Ga weg, lijk, wilde hij tegen haar zeggen. Hij hield er niet van als mensen met hem meelazen. ‘Wat bedoelt u?’ vroeg hij uit beleefdheid.
‘O, ik dacht dat u de krant aan het lezen was,’ zei de vrouw.
‘Ik kijk alleen de koppen.’
‘Er staat toch iets in over die meisjes?’
‘Welke meisjes?’ vroeg hij. Zijn interesse was gewekt.
‘Laatst hebben ze er weer een gevonden. Verschrikkelijk hoe ze toegetakeld was.’
‘Wat was er dan gebeurd?’
‘Dat weet niemand. De politie tast nog in het duister. Van de dader ontbreekt ieder spoor.’
‘Ik moet gaan,’ zei Ronald. Hij stond op en verliet de apotheek.
Lucht. Rust. Ruimte. Stevig doorstappend liep hij de winkelstraat uit. Nog even het plein oversteken en dan kon hij het park in. Gelukkig geen markt op het plein, dus kon hij in rechte lijn naar de ingang. Hij sloeg even geen acht op de bomen, het gras en de struiken. Daar, ginds bij de vijver was een bank, wist hij. Tot zijn vreugde was de bank leeg. Hij ging zitten, zette zijn tas naast zich neer op de bank en zuchtte diep. Even sloot hij de ogen.

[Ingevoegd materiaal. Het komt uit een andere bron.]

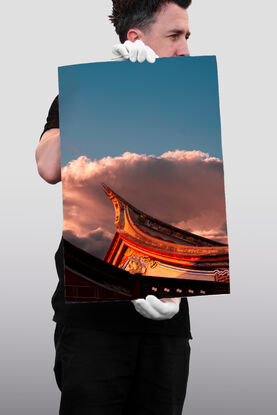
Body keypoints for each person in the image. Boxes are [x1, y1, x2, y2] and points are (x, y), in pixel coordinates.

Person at [35, 1, 193, 414]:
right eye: (175, 36)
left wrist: (183, 284)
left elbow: (197, 200)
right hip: (92, 320)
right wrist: (99, 87)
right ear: (135, 38)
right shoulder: (82, 91)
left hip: (167, 317)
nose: (185, 50)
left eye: (187, 37)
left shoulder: (189, 103)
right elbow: (49, 167)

– het beneemt me de adem – zo donker, zo diep – ik kan niet anders – het moet, het moet, iemand moet – me verzetten heeft geen zin – hoe ze me haar holle rug toe keert – ik kan niet, ik kan het niet – ik wil het niet, maar ik moet – ze kijkt in het licht – ik moet, want ik heb een deadline – langzaam draai ik me naar haar om – stap voor stap dichterbij – ze merkt het niet – en dan –
‘Goedemiddag.’
Ronald Haamschaar schrok wakker. Naast hem was iemand komen zitten. Een man.
‘Goedemiddag,’ zei de man nogmaals.
Ronald zei niets en schoof wat van de man weg.
‘Mooi weer,’ zei de man voor zich uit. ‘Fijn zonnetje. De bomen worden weer groen. Kijk daar. Een vlinder.’
‘Als ik kan kijken, kan ik het ook allemaal zelf zien.’
‘Wat bedoelt u?’
‘Probeer me geen deelgenoot te maken van je leefwereld,’ fluisterde Ronald. ‘Het lukt je toch niet.’
‘U bent een rare,’ zei de man, zich enigszins verbaasd naar hem toe draaiend.
‘En dat zegt u. U praat voor u uit en benoemt de dingen die ik zelf ook wel kan zien.’
‘Excuus als ik u heb gestoord ergens mee. Ik wilde alleen mijn blijdschap over de lente uiten.’
‘Spaar me. Zo leuk is het allemaal niet.’
‘Nee? Beleeft u geen plezier aan de natuur? Aan het ontluikende voorjaar?’
‘Er zijn ernstiger dingen die aandacht vragen. De wereld is niet alleen maar mooi.’
‘U klinkt of u zich grote zorgen maakt,’ zei de man. ‘Als het u kan helpen: wilt u met mij delen wat er zo zwaar op uw schouders rust?’
‘Die meisjes,’ hijgde Ronald.
‘Welke meisjes?’
‘Die uit de krant. Het is verschrikkelijk. Wat er met hen …’
‘Daar heb ik over gelezen. Vreselijk, inderdaad. Maar u kunt daar toch niets aan doen? Daar heeft u toch geen invloed op?’
‘Toch wel,’ zei Ronald Haamschaar. ‘Belangrijker dan vlinders.’
‘Maar …’
‘Weet jij veel.’
Ronald stond op en pakte zijn tas van de bank. Zonder iets te zeggen vervolgde hij zijn weg. Even later was hij aan de andere kant van het park en liep hij een grauwe wijk binnen.
De zon begon te zakken en de middag was bijna ten einde. De straten liepen leeg. Ronald Haamschaar liet zich er niet door afleiden. In zijn hoofd echode dat wat hij steeds voor ogen had: de noodzaak.